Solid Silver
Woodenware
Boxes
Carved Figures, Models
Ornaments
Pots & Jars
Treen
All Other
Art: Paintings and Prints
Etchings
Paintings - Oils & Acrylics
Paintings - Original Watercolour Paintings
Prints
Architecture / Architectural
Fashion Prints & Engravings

■ YOUR OBJECTIVE: The line with "Paintings - Original Watercolour Paintings" through the last line of the entries above: output exactly those lines and nothing else.

■ RESULT FOR THIS EXERCISE:
Paintings - Original Watercolour Paintings
Prints
Architecture / Architectural
Fashion Prints & Engravings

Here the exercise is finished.